TREATMENT FOR INTERMITTENT CLAUDICATION
· California Vein Vascular and Diagnostic’s initial goals of treatment are to relieve the symptoms of pain on walking, to increase walking distance, and to improve quality of life.
· Control of risk factors for both claudication and heart-related and stroke-related disease is a critical factor to medically manage claudication.
· There is sufficient evidence-based medical research to justify risk factor modification in all patients with PAD, regardless of the severity of the individual’s symptoms.

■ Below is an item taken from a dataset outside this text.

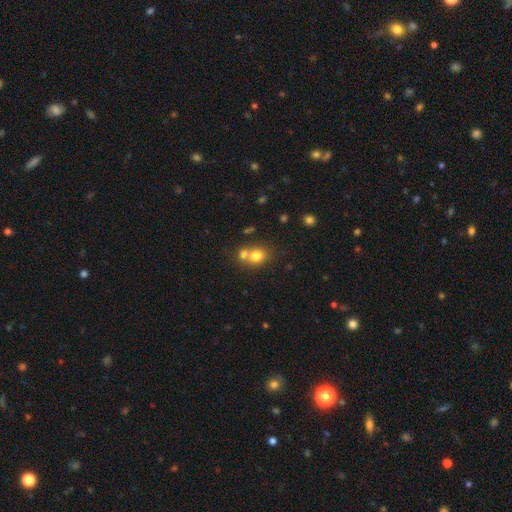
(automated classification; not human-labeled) Smooth or featured? Predicted: smooth (p=0.76). How rounded? Predicted: round (p=0.74). Merging? Predicted: merger (p=0.47).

· IC has been shown to affect sleep, emotional behavior, and social interactions, in addition to mobility.
· Most importantly, as a board-certified vascular surgeon, Edwin N. Kendrick, MD’s recommendations for surgery in adults with intermittent claudication depends on:
· Inhibition of the individual’s quality of life (i.e. a highly-active individual is no longer able to participate their common physical activities- golfing, hiking, running, sailing, etc.)
· The extent to which the symptoms interfere with the individual’s job duties and daily activities.
· Vascular specialists are critical in determining a diagnosis as peripheral vascular disease needs to be distinguished from other common causes of pain, such as spinal stenosis and neuropathy.
· At CAVVD, Duplex (ultrasound and Doppler) imaging is routinely used to determine if-and-when a surgical intervention is needed in individuals.
· Duplex imaging assists in determining the severity of atherosclerosis within the arteries and viable options for intervention (endovascular, open surgery).
· CAVVD reserves multi-slice computed tomography angiogram (CTA) and magnetic resonance angiography (MRA are valuable additional procedures for localizing areas of artery lumen narrowing from severe atherosclerosis.
*Disclaimer- The information provided is for informational purposes only.